One of the key challenges in federated learning is handling heterogeneous and missing modalities across hospital institutions—issues that are common in real-world medical datasets. Our framework, PMM-FL, explicitly addresses these challenges through a multitask multimodal learning method, handling missing table modalities and using an aggregation strategy, which achieved a superior performance compared to baseline methods. This flexibility ensures that the model remains effective even with an unbalanced and incomplete modality across institutions, a critical requirement for deployment in a diverse healthcare environments.
7.6. Key Contributions
Our proposed framework addresses several practical challenges:
Flexible Deployment:Supports clients with heterogeneous multimodal configurations (single modality; unbalanced modality; balanced modality).
Missing Modality Robustness: Employs learned defaults and auxiliary supervision to recover information loss due to missing tabular data.
Federated Aggregation and Local Adaptation: Maintains a strong global model performance while allowing for personalization at the client level.
7.7. Limitations and Future Work
Despite its strengths, FL introduces several challenges:
Generalization to Unseen Clients: In dynamic contexts, new clients may subsequently join the federated network. An effective model must exhibit a robust performance on unfamiliar/unseen data distributions without necessitating extensive retraining.
Communication Overhead: Frequent synchronization between clients and the central server can be costly in resource-constrained environments, which requires further optimization techniques.

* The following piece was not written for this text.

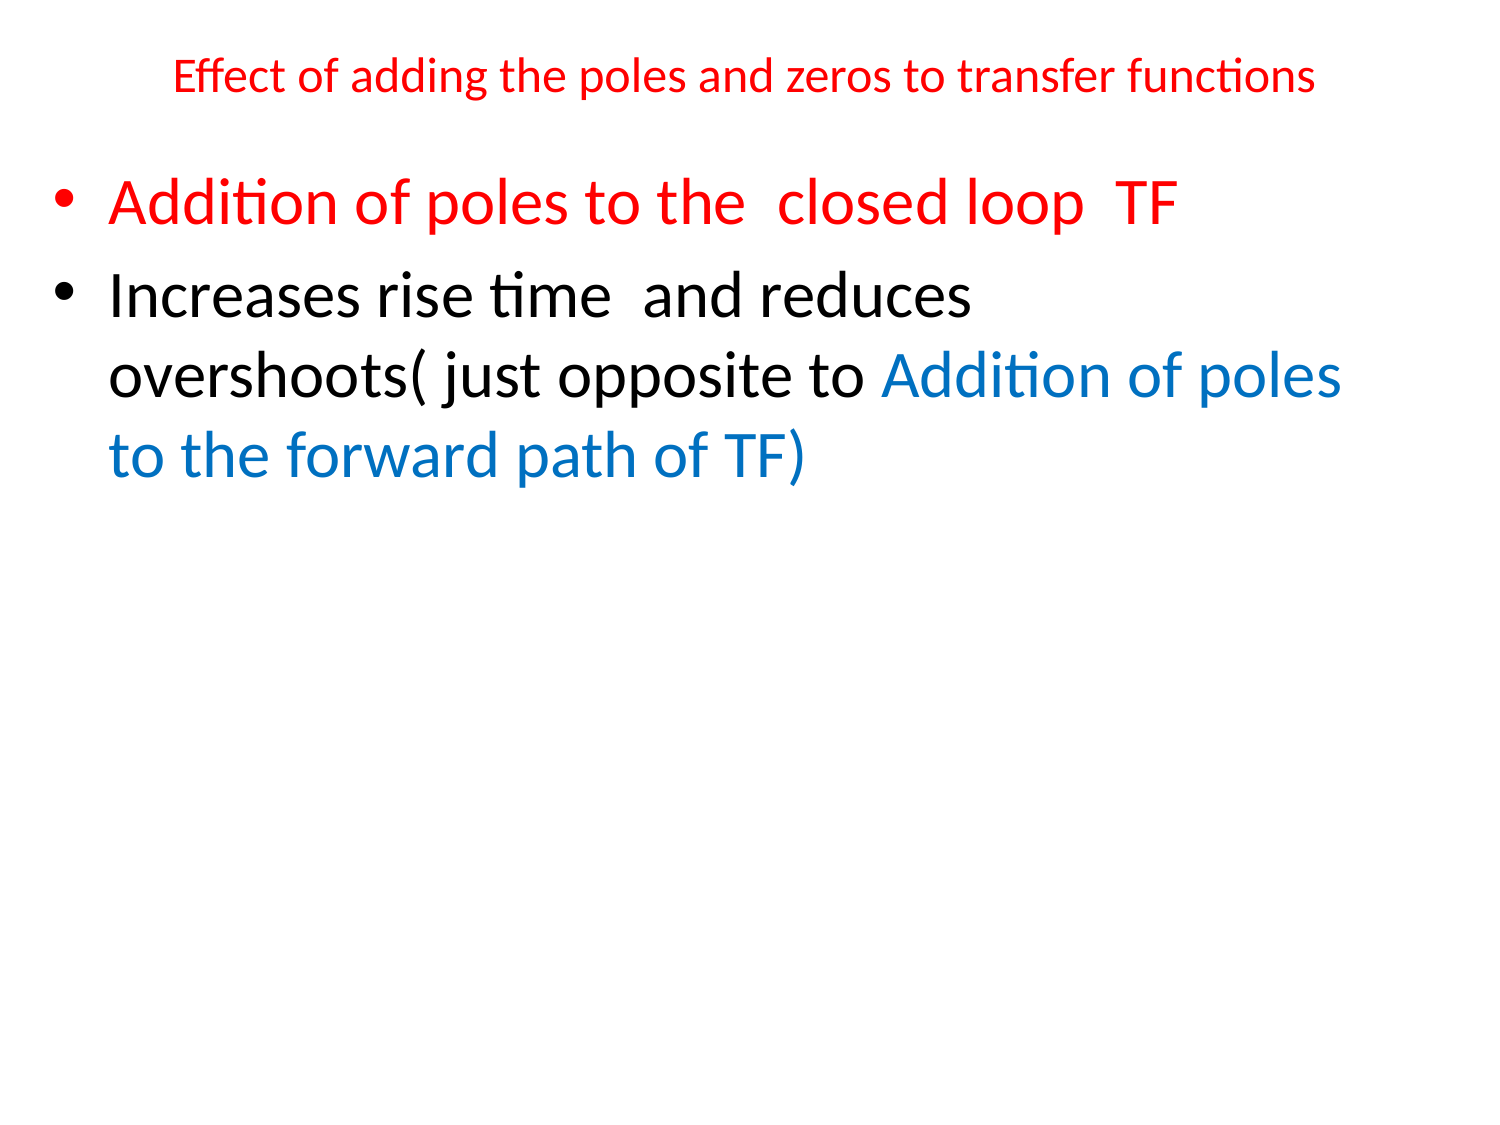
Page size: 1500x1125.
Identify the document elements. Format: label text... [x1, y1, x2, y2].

Privacy Extensions: While FL is privacy-preserving by design, integrating differential privacy or secure multi-party computation could further enhance its trustworthiness.
Dynamic Client Management: Future work will focus on extending the framework to support dynamic client arrival, model personalization, and lifelong federated updates.
8. Conclusions
In this paper, we proposed PMM-FL, a personalized multimodal federated learning framework with knowledge transfer for skin cancer diagnosis. By integrating multimodal data fusion, personalized model adaptation, and advanced aggregation techniques (FedAvg and FedProx), PMM-FL effectively addressed key challenges such as data heterogeneity and missing modalities, achieving superior performance in terms of accuracy, convergence speed, and robustness. The experimental results demonstrated the effectiveness of our framework on a curated multimodal skin lesion dataset, highlighting its potential for real-world clinical applications.